There is nothing here, I can't believe Planet Mozilla wasted my time with this post.
2010-05-23 18:06


They copied nothing. It's perfectly reasonable to assume that two or more people, thinking independently, will put "Pause" and "Resume" one after the other in a context menu. Sorry, but this design is as basic and simple as it gets.
2010-05-23 20:03

Anonymous guest

In UI design copying is best one can do
Mozilla itself always, again and again, states, that in UI design copying is best you can do.

I don't see the point in this post and wonder how it got to Planet Mozilla (yeah, I know, there's little to write about on weekend, but still...)

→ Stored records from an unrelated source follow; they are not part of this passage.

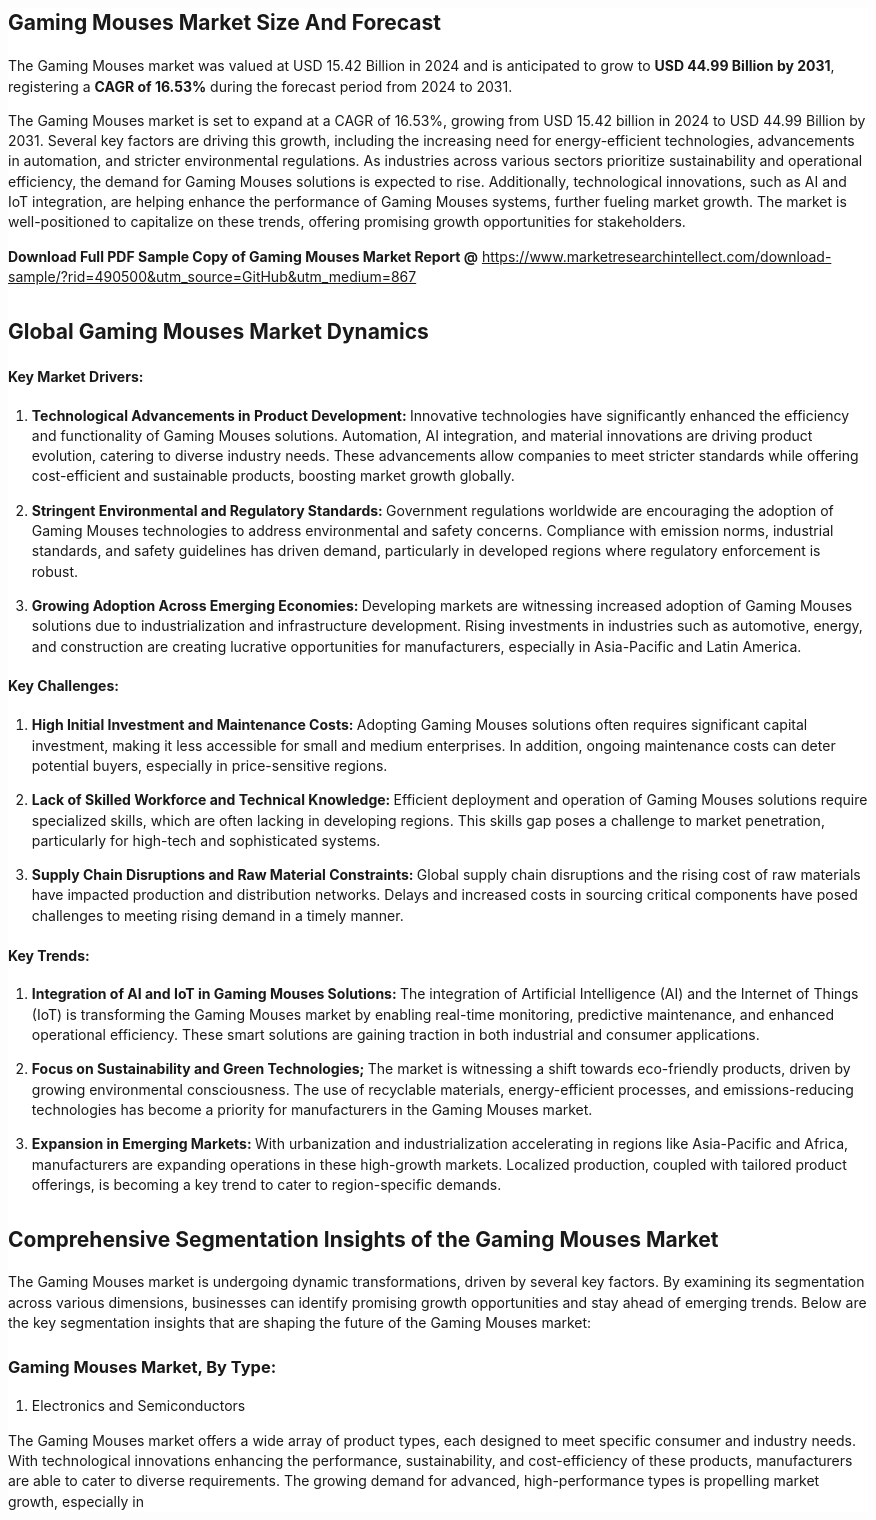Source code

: <h2>Gaming Mouses Market Size And Forecast</h2><p>The Gaming Mouses market was valued at USD 15.42 Billion in 2024 and is anticipated to grow to <strong>USD 44.99 Billion by 2031</strong>, registering a <strong>CAGR of 16.53%</strong> during the forecast period from 2024 to 2031.</p><p>The Gaming Mouses market is set to expand at a CAGR of 16.53%, growing from USD 15.42 billion in 2024 to USD 44.99 Billion by 2031. Several key factors are driving this growth, including the increasing need for energy-efficient technologies, advancements in automation, and stricter environmental regulations. As industries across various sectors prioritize sustainability and operational efficiency, the demand for Gaming Mouses solutions is expected to rise. Additionally, technological innovations, such as AI and IoT integration, are helping enhance the performance of Gaming Mouses systems, further fueling market growth. The market is well-positioned to capitalize on these trends, offering promising growth opportunities for stakeholders.</p><p><strong>Download Full PDF Sample Copy of Gaming Mouses Market Report @</strong>&nbsp;<a href="https://www.marketresearchintellect.com/download-sample/?rid=490500&amp;utm_source=GitHub&amp;utm_medium=867">https://www.marketresearchintellect.com/download-sample/?rid=490500&amp;utm_source=GitHub&amp;utm_medium=867</a></p><h2>Global Gaming Mouses Market Dynamics</h2><h4><strong>Key Market Drivers:</strong></h4><ol><li><p><strong>Technological Advancements in Product Development:&nbsp;</strong>Innovative technologies have significantly enhanced the efficiency and functionality of Gaming Mouses solutions. Automation, AI integration, and material innovations are driving product evolution, catering to diverse industry needs. These advancements allow companies to meet stricter standards while offering cost-efficient and sustainable products, boosting market growth globally.</p></li><li><p><strong>Stringent Environmental and Regulatory Standards:&nbsp;</strong>Government regulations worldwide are encouraging the adoption of Gaming Mouses technologies to address environmental and safety concerns. Compliance with emission norms, industrial standards, and safety guidelines has driven demand, particularly in developed regions where regulatory enforcement is robust.</p></li><li><p><strong>Growing Adoption Across Emerging Economies:&nbsp;</strong>Developing markets are witnessing increased adoption of Gaming Mouses solutions due to industrialization and infrastructure development. Rising investments in industries such as automotive, energy, and construction are creating lucrative opportunities for manufacturers, especially in Asia-Pacific and Latin America.</p></li></ol><h4><strong>Key Challenges:</strong></h4><ol><li><p><strong>High Initial Investment and Maintenance Costs:&nbsp;</strong>Adopting Gaming Mouses solutions often requires significant capital investment, making it less accessible for small and medium enterprises. In addition, ongoing maintenance costs can deter potential buyers, especially in price-sensitive regions.</p></li><li><p><strong>Lack of Skilled Workforce and Technical Knowledge:&nbsp;</strong>Efficient deployment and operation of Gaming Mouses solutions require specialized skills, which are often lacking in developing regions. This skills gap poses a challenge to market penetration, particularly for high-tech and sophisticated systems.</p></li><li><p><strong>Supply Chain Disruptions and Raw Material Constraints:&nbsp;</strong>Global supply chain disruptions and the rising cost of raw materials have impacted production and distribution networks. Delays and increased costs in sourcing critical components have posed challenges to meeting rising demand in a timely manner.</p></li></ol><h4><strong>Key Trends:</strong></h4><ol><li><p><strong>Integration of AI and IoT in Gaming Mouses Solutions:&nbsp;</strong>The integration of Artificial Intelligence (AI) and the Internet of Things (IoT) is transforming the Gaming Mouses market by enabling real-time monitoring, predictive maintenance, and enhanced operational efficiency. These smart solutions are gaining traction in both industrial and consumer applications.</p></li><li><p><strong>Focus on Sustainability and Green Technologies;&nbsp;</strong>The market is witnessing a shift towards eco-friendly products, driven by growing environmental consciousness. The use of recyclable materials, energy-efficient processes, and emissions-reducing technologies has become a priority for manufacturers in the Gaming Mouses market.</p></li><li><p><strong>Expansion in Emerging Markets:&nbsp;</strong>With urbanization and industrialization accelerating in regions like Asia-Pacific and Africa, manufacturers are expanding operations in these high-growth markets. Localized production, coupled with tailored product offerings, is becoming a key trend to cater to region-specific demands.</p></li></ol><div class="article-main__content" data-test-id="publishing-text-block"><h2>Comprehensive Segmentation Insights of the Gaming Mouses Market</h2><p>The Gaming Mouses market is undergoing dynamic transformations, driven by several key factors. By examining its segmentation across various dimensions, businesses can identify promising growth opportunities and stay ahead of emerging trends. Below are the key segmentation insights that are shaping the future of the Gaming Mouses market:</p><h3><strong>Gaming Mouses Market, By Type:<br /></strong></h3><ol><li>Electronics and Semiconductors</li></ol><p>The Gaming Mouses market offers a wide array of product types, each designed to meet specific consumer and industry needs. With technological innovations enhancing the performance, sustainability, and cost-efficiency of these products, manufacturers are able to cater to diverse requirements. The growing demand for advanced, high-performance types is propelling market growth, especially in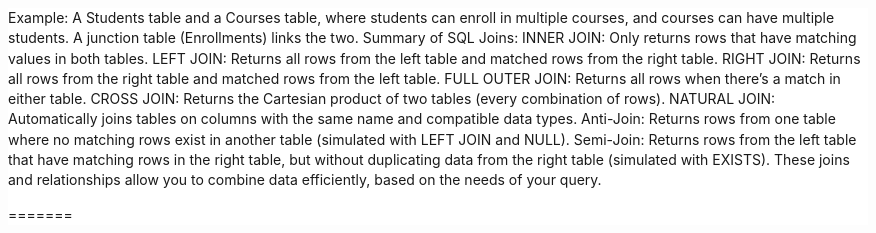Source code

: Example: A Students table and a Courses table, where students can enroll in multiple courses, and courses can have multiple students. A junction table (Enrollments) links the two.
Summary of SQL Joins:
INNER JOIN: Only returns rows that have matching values in both tables.
LEFT JOIN: Returns all rows from the left table and matched rows from the right table.
RIGHT JOIN: Returns all rows from the right table and matched rows from the left table.
FULL OUTER JOIN: Returns all rows when there’s a match in either table.
CROSS JOIN: Returns the Cartesian product of two tables (every combination of rows).
NATURAL JOIN: Automatically joins tables on columns with the same name and compatible data types.
Anti-Join: Returns rows from one table where no matching rows exist in another table (simulated with LEFT JOIN and NULL).
Semi-Join: Returns rows from the left table that have matching rows in the right table, but without duplicating data from the right table (simulated with EXISTS).
These joins and relationships allow you to combine data efficiently, based on the needs of your query.

=======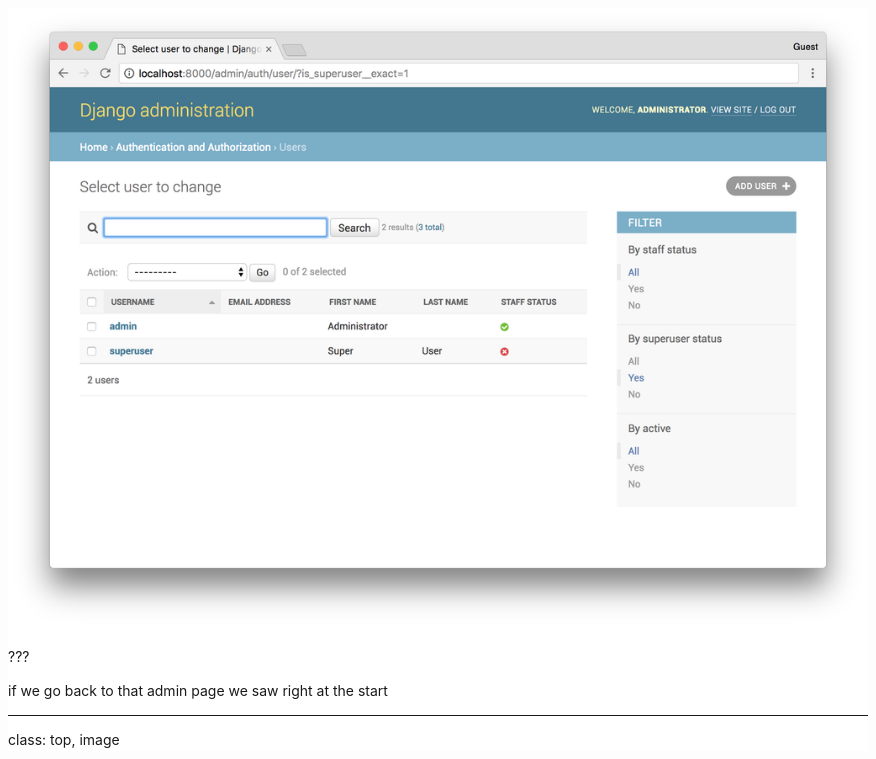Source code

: ![Image](images/djuser_super.png)

???

if we go back to that admin page we saw right at the start

---
class: top, image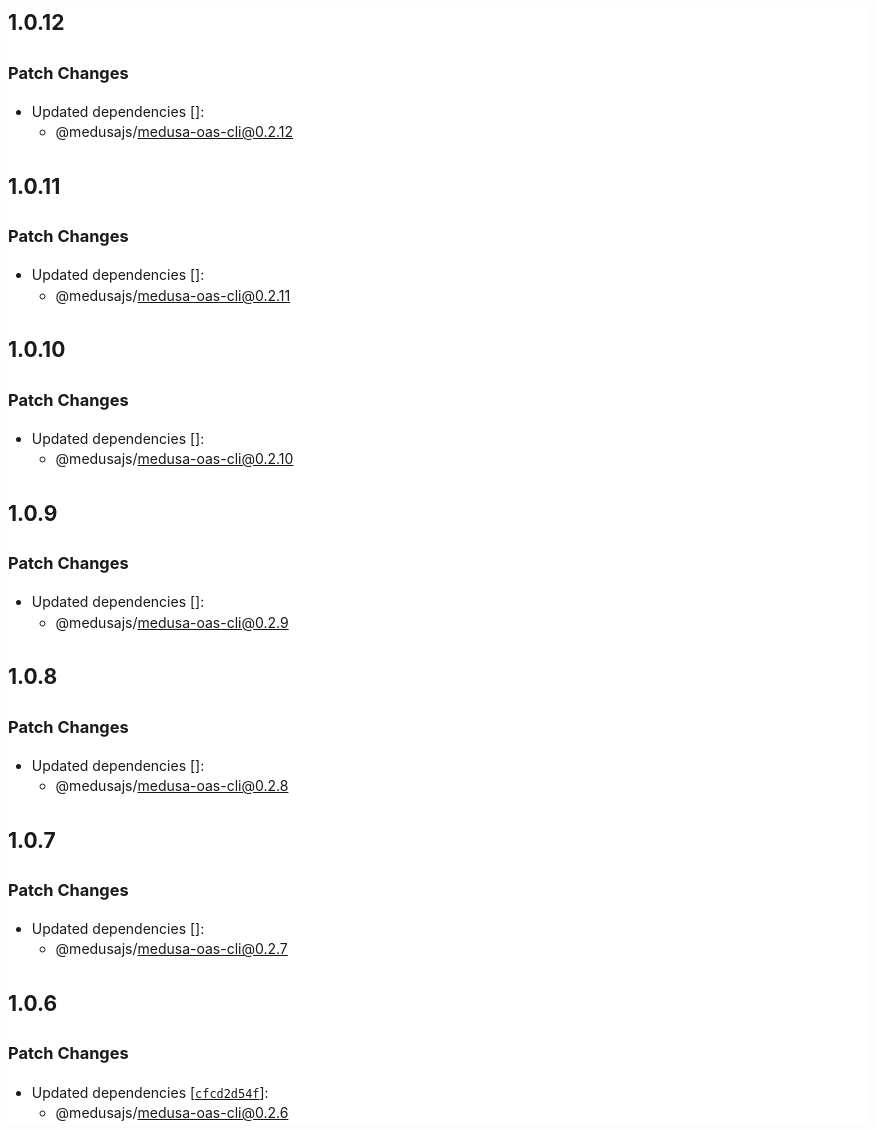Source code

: ## 1.0.12

### Patch Changes

- Updated dependencies []:
  - @medusajs/medusa-oas-cli@0.2.12

## 1.0.11

### Patch Changes

- Updated dependencies []:
  - @medusajs/medusa-oas-cli@0.2.11

## 1.0.10

### Patch Changes

- Updated dependencies []:
  - @medusajs/medusa-oas-cli@0.2.10

## 1.0.9

### Patch Changes

- Updated dependencies []:
  - @medusajs/medusa-oas-cli@0.2.9

## 1.0.8

### Patch Changes

- Updated dependencies []:
  - @medusajs/medusa-oas-cli@0.2.8

## 1.0.7

### Patch Changes

- Updated dependencies []:
  - @medusajs/medusa-oas-cli@0.2.7

## 1.0.6

### Patch Changes

- Updated dependencies [[`cfcd2d54f`](https://github.com/medusajs/medusa/commit/cfcd2d54fd281fd98de881fc6dfbcc6b1b47c855)]:
  - @medusajs/medusa-oas-cli@0.2.6

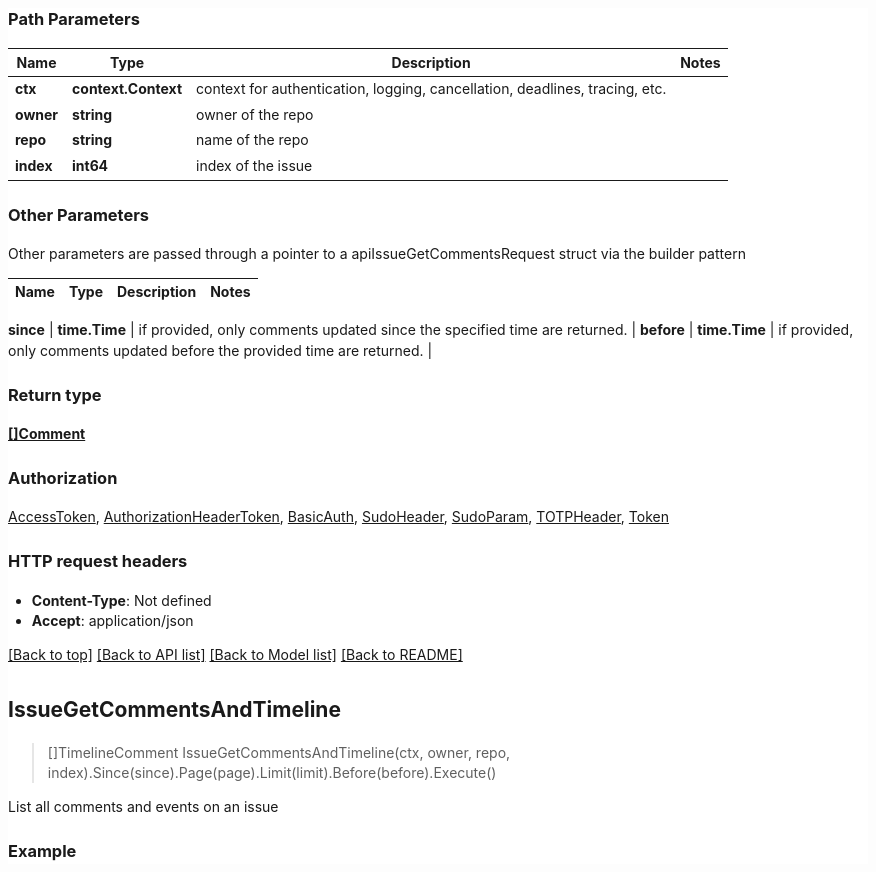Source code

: ### Path Parameters


Name | Type | Description  | Notes
------------- | ------------- | ------------- | -------------
**ctx** | **context.Context** | context for authentication, logging, cancellation, deadlines, tracing, etc.
**owner** | **string** | owner of the repo | 
**repo** | **string** | name of the repo | 
**index** | **int64** | index of the issue | 

### Other Parameters

Other parameters are passed through a pointer to a apiIssueGetCommentsRequest struct via the builder pattern


Name | Type | Description  | Notes
------------- | ------------- | ------------- | -------------



 **since** | **time.Time** | if provided, only comments updated since the specified time are returned. | 
 **before** | **time.Time** | if provided, only comments updated before the provided time are returned. | 

### Return type

[**[]Comment**](Comment.md)

### Authorization

[AccessToken](../README.md#AccessToken), [AuthorizationHeaderToken](../README.md#AuthorizationHeaderToken), [BasicAuth](../README.md#BasicAuth), [SudoHeader](../README.md#SudoHeader), [SudoParam](../README.md#SudoParam), [TOTPHeader](../README.md#TOTPHeader), [Token](../README.md#Token)

### HTTP request headers

- **Content-Type**: Not defined
- **Accept**: application/json

[[Back to top]](#) [[Back to API list]](../README.md#documentation-for-api-endpoints)
[[Back to Model list]](../README.md#documentation-for-models)
[[Back to README]](../README.md)


## IssueGetCommentsAndTimeline

> []TimelineComment IssueGetCommentsAndTimeline(ctx, owner, repo, index).Since(since).Page(page).Limit(limit).Before(before).Execute()

List all comments and events on an issue

### Example
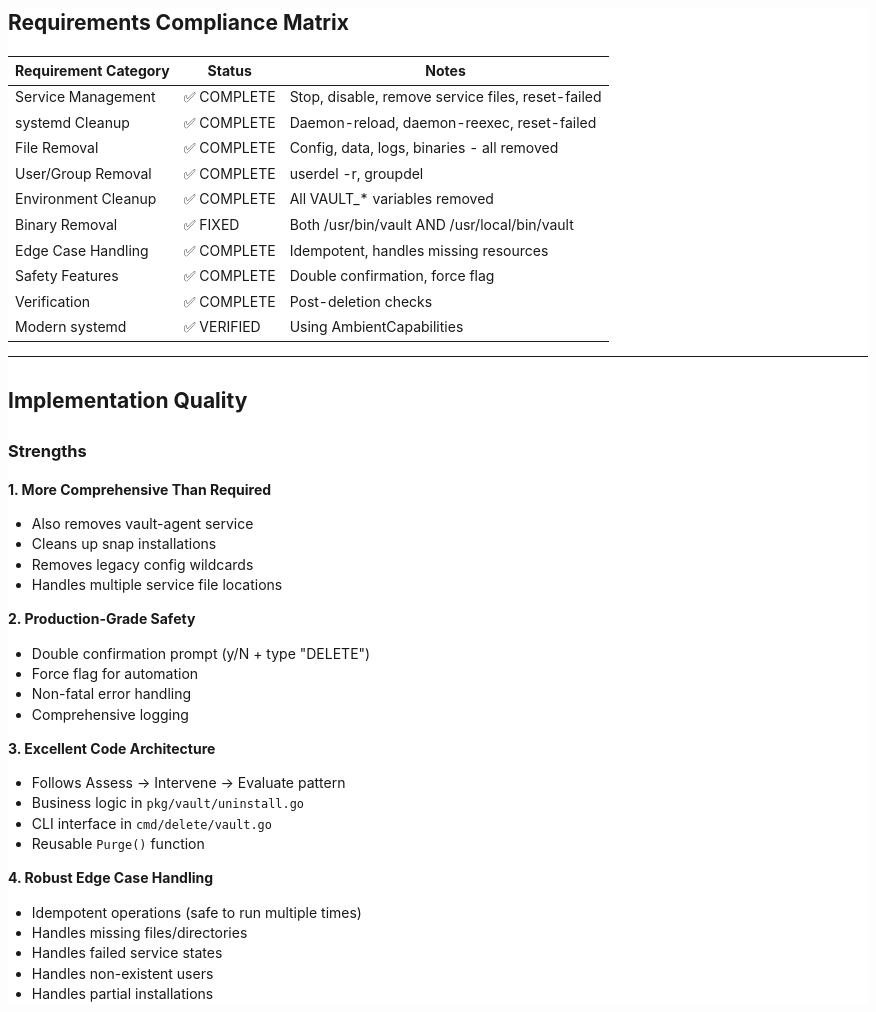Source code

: ## Requirements Compliance Matrix

| Requirement Category | Status | Notes |
|---------------------|--------|-------|
| Service Management | ✅ COMPLETE | Stop, disable, remove service files, reset-failed |
| systemd Cleanup | ✅ COMPLETE | Daemon-reload, daemon-reexec, reset-failed |
| File Removal | ✅ COMPLETE | Config, data, logs, binaries - all removed |
| User/Group Removal | ✅ COMPLETE | userdel -r, groupdel |
| Environment Cleanup | ✅ COMPLETE | All VAULT_* variables removed |
| Binary Removal | ✅ FIXED | Both /usr/bin/vault AND /usr/local/bin/vault |
| Edge Case Handling | ✅ COMPLETE | Idempotent, handles missing resources |
| Safety Features | ✅ COMPLETE | Double confirmation, force flag |
| Verification | ✅ COMPLETE | Post-deletion checks |
| Modern systemd | ✅ VERIFIED | Using AmbientCapabilities |

---

## Implementation Quality

### Strengths

**1. More Comprehensive Than Required**
- Also removes vault-agent service
- Cleans up snap installations
- Removes legacy config wildcards
- Handles multiple service file locations

**2. Production-Grade Safety**
- Double confirmation prompt (y/N + type "DELETE")
- Force flag for automation
- Non-fatal error handling
- Comprehensive logging

**3. Excellent Code Architecture**
- Follows Assess → Intervene → Evaluate pattern
- Business logic in `pkg/vault/uninstall.go`
- CLI interface in `cmd/delete/vault.go`
- Reusable `Purge()` function

**4. Robust Edge Case Handling**
- Idempotent operations (safe to run multiple times)
- Handles missing files/directories
- Handles failed service states
- Handles non-existent users
- Handles partial installations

Furthermore: In my eyes both images (yes, I know one of them is Aero, one is Classic...) have little in common, except the basic idea of a Download Mananger: listing some downloads in a window.
2010-05-23 21:50

Walter K

DM Issues
By pretending that the topic of the post is not a serious one, I'd like to mentioned a couple of usability issues that the already solid SeaMonkey's DM has. Both of the issues are concerned with not seeing and being able to copy URL of a download in the DM manager. After a few futile attempts to see the URL, I figured out that there is a column one can add to the DM to see it. While it's a good start, it's not easily discoverable or usable - I cannot copy URL from the column.

There are two separate fixes that can improve the situation. First, the DM needs to have the URL of a download as part of a tooltip for each of the items. Second, Properties pop-up needs to have URL in it, and the URL should be presented in such a form where one can copy it from.